Radical Skincare is a word of mouth, A-listery phenomenon founded by two sisters who were looking to do something for their rosacea and newly lined post pregnancy skin (That’s face skin – no giggling at the back.) And their father, a non cosmetic plastic surgeon, had a lab, and the space and expertise to help them develop something tailor made. And their friends loved it, and their friends loved it, and there was enough demand to develop the brand which has just launched in the UK. The surgery element sounds scary, but there’s a strong focus on antioxidants, and all the products are paraben free – it’s science and nature coming together like Hall and Oates.
I am in love with the Youth Infusion serum – it’s a lightly scented, silkily textured insta-brightener that is absorbed by your skin faster than Mo Farah (if he were to temporarily take the form of liquid, a la Alex Mack). After three days, my skin tone is brighter, fresher and evened out. It’s as if I’ve been getting regular, sustained amounts of top level sleep – and I’m the worst sleeper in the world.
A hundred and twenty bucks is definitely the higher end of high end – you do get what you pay for with Radical, but if the bulk of your cash is for rent and gas bills and bailing out Wayward Old Uncle Aloysius, the range starts at £30 – and the Instant Revitalizing Mask(£40) is facial-in-a-bottle good. It crackles on your skin, which is slightly disconcerting but not unpleasant, like a very gentle Space Dust for the face. In three minutes, it delivers that smooth, rested, erm, revitalised look – you could swear in court that you’d been drinking spinach smoothies for a fortnight and the jury would be unanimously convinced.

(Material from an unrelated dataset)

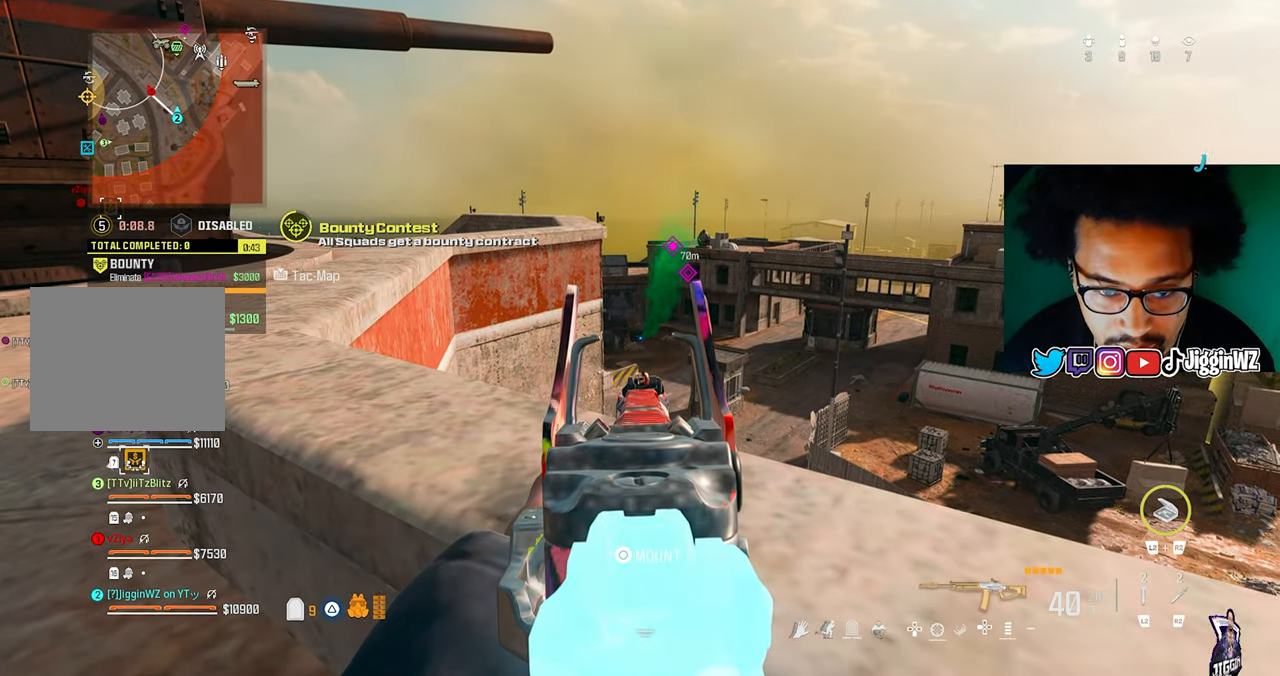
{"buttons": [], "left_stick": "center", "right_stick": "center", "events": [[33, "DPAD_UP", "down"], [167, "DPAD_UP", "up"], [400, "DPAD_UP", "down"], [500, "DPAD_UP", "up"]]}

If you’re in your late twenties or early thirties, and reluctant about dipping a toe in the anti ageing pool (you think you saw Cher’s old scab covered Elastoplast floating near the filter) the Radical On The Move set is a good way to start paddling. It includes miniature versions of their four best sellers – the serum, Restorative Moisture, Eye Revive Creme, Hydrating Cleanser and Age Defying Exfoliating Pads for £39. For the price of a two way Speedy Boarding upgrade, you could look like you spent two months at Bono’s place in Barbados without Bono being there.
Think of anti ageing as a bit of a due dilligence thing. You can’t stop yourself from growing up any more than King Canute can throw his hands up and halt the progress of a Splashdown wave machine. But a little care and attention now will pay off in the long run, like a pension. As long as you’re not getting skincare advice from Robert Maxwell, you’re going to be alright.